Exchange Program Brings Indonesia Closer To New England

It takes over a day to fly from the Berkshires in western Massachusetts to Indonesia.

 With than 250-million inhabitants, Indonesia is Southeast Asia’s most populous nation; it’s also the world’s largest Muslim country. Its nearly 20-thousand tropical islands are home to beaches, mountains, rainforests, and bustling metropolises like Jakarta. 

Indonesia’s islands may be half a world away from the Berkshire hills. But an Indonesian-born filmmaker living in Berkshire County is finding ways to bring her native home and her adopted home closer together.

I’in Purwanti was born on the island of Java, in Solo, a working-class community where neighbors helped neighbors erect one-room houses with dirt floors and bamboo walls.

In fifth grade, I’in Purwanti’s family left Solo for Jakarta, Indonesia’s massive, traffic-choked capital. And when Purwanti became the first in her family to attend college, her neighbors scraped together her first-semester tuition.

Purwanti got an English Literature degree from the University of Indonesia, and what happened next is like a Cinderella story. While working as a fixer for foreign journalists, Purwanti befriended an American photographer who brought her to New York City, to help finish a documentary.

That same photographer inspired Purwanti to stay in New York and get an M-F-A in documentary making; she even chipped in funds.

After that, Purwanti married fellow filmmaker George Cox, and while the couple was collaborating on a documentary in Vermont, they got a hankering for country living. But when they moved to the Berkshires to start a production company, Purwanti had some reservations, “Am I gonna be the only brown people in the area? Like, am I gonna meet friends? Like, how am I supposed to know people?”

She also worried that her New England community wouldn’t know much about her Southeast Asian one. So she organized a night of Indonesian films, dance and food at a café in West Stockbridge, Massachusetts.

The event was so successful, Purwanti followed it up with an Indonesian Country Fair, then another.

Her newest venture is a cultural-exchange program inviting young women from Indonesia and the Berkshires to visit each other’s countries, and produce a documentary to screen back home.

Genevieve Naylor is the program’s first participant. She and I’in Purwanti are still jet-lagged as they click through footage they filmed at an elementary school in Java.

Nineteen-year-old Naylor grew up in the Berkshires. Before her trip, she says she viewed Indonesia like many outsiders do, “They think ‘earthquake,’ they think ‘tsunami,’ they think ‘terrorism.”

But then she spent three weeks there, visiting mosques during Ramadan, cavorting with fans at a soccer game, and sampling the country’s famous street food.

“I was actually a vegetarian before I went there,” said Naylor. “And then on my first day I had soto which is like a beef soup, and it’s like so good!”

Naylor’s favorite thing was meeting new people – from the cabbie who taught her Indonesian words and phrases in exchange for English ones… to the stranger who offered her a place to stay.
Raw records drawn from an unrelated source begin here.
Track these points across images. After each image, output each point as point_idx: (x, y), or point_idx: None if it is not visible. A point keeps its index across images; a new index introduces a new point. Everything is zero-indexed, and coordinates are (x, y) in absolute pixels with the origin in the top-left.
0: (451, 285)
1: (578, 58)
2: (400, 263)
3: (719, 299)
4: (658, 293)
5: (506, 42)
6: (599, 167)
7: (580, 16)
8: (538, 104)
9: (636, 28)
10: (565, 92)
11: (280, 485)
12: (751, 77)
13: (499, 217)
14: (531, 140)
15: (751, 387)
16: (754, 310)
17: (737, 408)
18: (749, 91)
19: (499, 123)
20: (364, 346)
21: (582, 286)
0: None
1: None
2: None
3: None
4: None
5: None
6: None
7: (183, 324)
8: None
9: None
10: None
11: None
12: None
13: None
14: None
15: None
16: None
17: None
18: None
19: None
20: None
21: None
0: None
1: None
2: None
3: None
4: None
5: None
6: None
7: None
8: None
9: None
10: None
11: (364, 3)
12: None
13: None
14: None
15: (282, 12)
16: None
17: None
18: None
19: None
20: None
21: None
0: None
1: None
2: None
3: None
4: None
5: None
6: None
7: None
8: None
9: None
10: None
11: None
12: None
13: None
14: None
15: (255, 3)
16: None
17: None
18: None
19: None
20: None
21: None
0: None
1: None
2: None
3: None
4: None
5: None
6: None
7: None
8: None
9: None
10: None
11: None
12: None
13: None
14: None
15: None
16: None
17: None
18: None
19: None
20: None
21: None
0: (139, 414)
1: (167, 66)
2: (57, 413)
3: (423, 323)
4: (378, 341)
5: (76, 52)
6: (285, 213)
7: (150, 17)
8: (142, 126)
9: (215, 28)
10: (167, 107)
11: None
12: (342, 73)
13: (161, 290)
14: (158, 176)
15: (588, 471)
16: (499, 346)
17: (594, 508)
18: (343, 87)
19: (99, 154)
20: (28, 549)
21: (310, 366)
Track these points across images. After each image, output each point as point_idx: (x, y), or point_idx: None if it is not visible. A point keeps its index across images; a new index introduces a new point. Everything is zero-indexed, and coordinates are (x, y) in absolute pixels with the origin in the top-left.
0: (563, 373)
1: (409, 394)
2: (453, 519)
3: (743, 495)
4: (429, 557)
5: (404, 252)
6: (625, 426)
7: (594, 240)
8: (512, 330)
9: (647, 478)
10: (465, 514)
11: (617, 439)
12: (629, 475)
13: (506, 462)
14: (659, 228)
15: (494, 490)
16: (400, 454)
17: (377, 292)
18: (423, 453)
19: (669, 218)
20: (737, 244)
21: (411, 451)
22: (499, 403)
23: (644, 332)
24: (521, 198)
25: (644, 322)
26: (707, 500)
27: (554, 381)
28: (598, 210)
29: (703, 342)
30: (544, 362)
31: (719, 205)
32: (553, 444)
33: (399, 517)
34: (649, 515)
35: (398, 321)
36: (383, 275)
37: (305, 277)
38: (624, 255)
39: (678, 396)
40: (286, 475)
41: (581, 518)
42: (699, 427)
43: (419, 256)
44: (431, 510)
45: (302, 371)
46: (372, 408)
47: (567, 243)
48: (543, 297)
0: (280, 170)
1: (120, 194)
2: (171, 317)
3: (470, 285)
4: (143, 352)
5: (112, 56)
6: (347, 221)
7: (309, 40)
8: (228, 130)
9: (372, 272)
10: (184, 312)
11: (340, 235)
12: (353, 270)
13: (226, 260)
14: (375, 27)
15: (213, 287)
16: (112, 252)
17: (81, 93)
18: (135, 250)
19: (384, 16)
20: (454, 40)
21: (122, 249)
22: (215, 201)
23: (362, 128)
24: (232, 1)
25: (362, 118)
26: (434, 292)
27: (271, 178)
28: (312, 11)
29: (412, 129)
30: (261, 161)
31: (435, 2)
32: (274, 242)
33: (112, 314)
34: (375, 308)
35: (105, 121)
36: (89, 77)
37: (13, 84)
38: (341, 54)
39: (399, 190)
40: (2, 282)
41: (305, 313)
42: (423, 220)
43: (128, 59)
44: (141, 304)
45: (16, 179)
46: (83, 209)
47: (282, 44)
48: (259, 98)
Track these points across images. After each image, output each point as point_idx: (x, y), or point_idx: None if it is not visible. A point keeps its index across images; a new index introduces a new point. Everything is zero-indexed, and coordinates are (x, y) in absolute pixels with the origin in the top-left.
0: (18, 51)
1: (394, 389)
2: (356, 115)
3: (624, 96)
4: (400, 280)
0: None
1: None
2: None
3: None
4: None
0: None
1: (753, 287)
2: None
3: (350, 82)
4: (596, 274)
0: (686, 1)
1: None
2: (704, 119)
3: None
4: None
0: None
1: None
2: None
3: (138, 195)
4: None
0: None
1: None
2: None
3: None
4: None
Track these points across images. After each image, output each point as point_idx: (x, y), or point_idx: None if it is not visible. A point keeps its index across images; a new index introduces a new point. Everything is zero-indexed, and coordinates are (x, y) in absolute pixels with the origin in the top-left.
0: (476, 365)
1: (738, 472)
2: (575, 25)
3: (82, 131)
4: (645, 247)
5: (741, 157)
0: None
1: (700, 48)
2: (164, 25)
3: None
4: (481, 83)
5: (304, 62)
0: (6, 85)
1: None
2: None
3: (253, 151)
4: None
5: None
Naylor described, “And that proves how friendly and welcoming they are, really, even to a bule like me! Which means “foreigner”! One of the first words I learned!”

I’in Purwanti calls her exchange program “Cinta Hutan;” that’s Indonesian for “Love the Woods.” The logo is a blazing, heart-shaped campfire.

“We as humans, since the beginning of time, you always get together around the fire,” Purwanti explains. And where the fire is, where the love is, there’s connection.”

 There’s also life. Just think about I’in Purwanti’s neighbors stoking the fires of that makeshift incubator on that dirt floor.

“The community comes together and just making sure you’re alive, and that’s love,” says Purwanti.

Purwanti says they’ll screen Genevive Naylor’s documentary in the Berkshires, New York and Washington, D-C, later this year. Then, in 2020, Purwanti will bring an Indonesian woman to the U-S, so that she can experience the culture, meet the people, and feel the ‘love,’ too.